The peloton caught Fariba and Tserakh, who had separated, as the group began the climb on the Cote de la Butte Montmartre. Disaster struck for American Chloe Dygert on the first turn of the climb when she crashed near the front of the main group. The crash, in the narrowest part of the road, caused a split in the large peloton group with many medal favorites caught in the carnage.
Dygert won the bronze medal in the women’s time trials earlier in the Games. She also suffered a nasty crash in the race and had to be helped off her bike.
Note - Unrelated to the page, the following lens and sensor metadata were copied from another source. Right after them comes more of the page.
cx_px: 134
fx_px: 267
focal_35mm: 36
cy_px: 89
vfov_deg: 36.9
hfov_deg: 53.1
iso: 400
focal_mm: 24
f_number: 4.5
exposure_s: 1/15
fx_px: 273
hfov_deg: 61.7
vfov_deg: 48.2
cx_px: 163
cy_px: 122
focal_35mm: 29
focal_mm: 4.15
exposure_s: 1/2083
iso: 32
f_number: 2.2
In the road race, she eventually hopped back on her bike, but at that point was well behind.
Faulkner managed to stay ahead of the crash. She executed an attack and took the lead in the race with Spain’s Mavi Garcia. Gold medal contenders Kopecky and Italy’s Elisa Longo Borghini also emerged ahead of the crash.
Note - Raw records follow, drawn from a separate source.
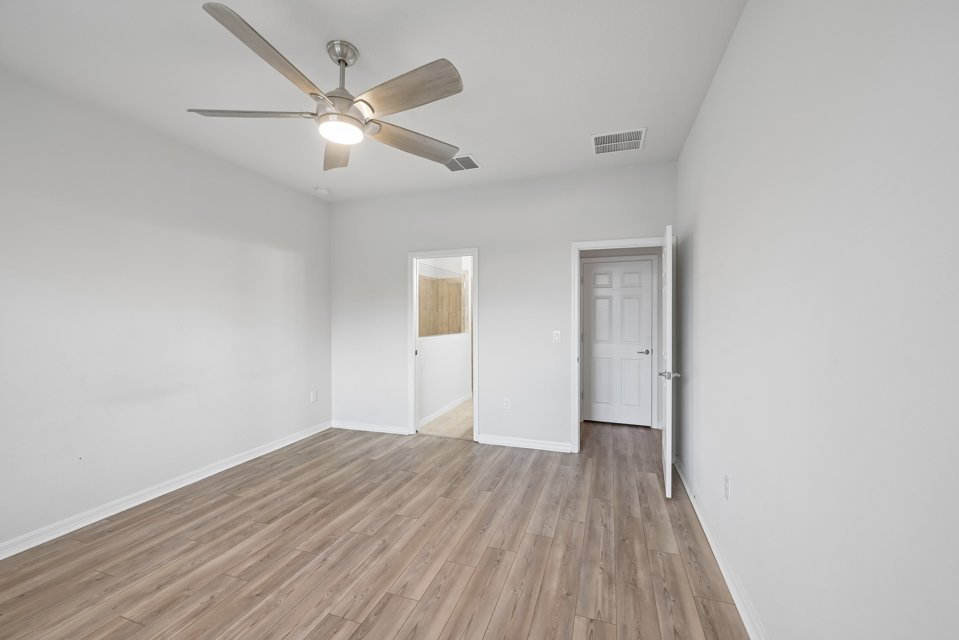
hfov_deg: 104.3
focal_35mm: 14
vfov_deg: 81.2
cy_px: 320
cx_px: 480
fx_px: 373
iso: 400
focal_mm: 14
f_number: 8
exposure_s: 1/15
Entering the final climb of the Montmartre, Vos and Hungary’s Blanka Vas separated from the main lead pack for a 30 second lead.
On the final climb, Faulkner and Kopecky executed an impressive climb to close the gap behind the lead pair to five seconds. With her parents in attendance, Faulkner left her competitors speechless as she surged ahead down the stretch, leaveing no room for pursuit, to secure the gold medal. She accomplished the feat on the 40th anniversary of the last (and only) American gold in this event, won by Connie Carpenter-Phinney at the 1984 Games.
Faulkner on her aggressive attack: “I knew I had to attack them as soon as we caught them. I knew they were sprinters. But I knew they didn’t want to work together – they were three different countries. I knew if I got a small gap they would have to race for second.”
After the move, she tried to keep her focus, “I just counted to 10 about 10 times until I hit the finish line.”
Dygert had an impressive push to get back in the race, but it was too little too late as she ran out of time and ultimately finished 15th.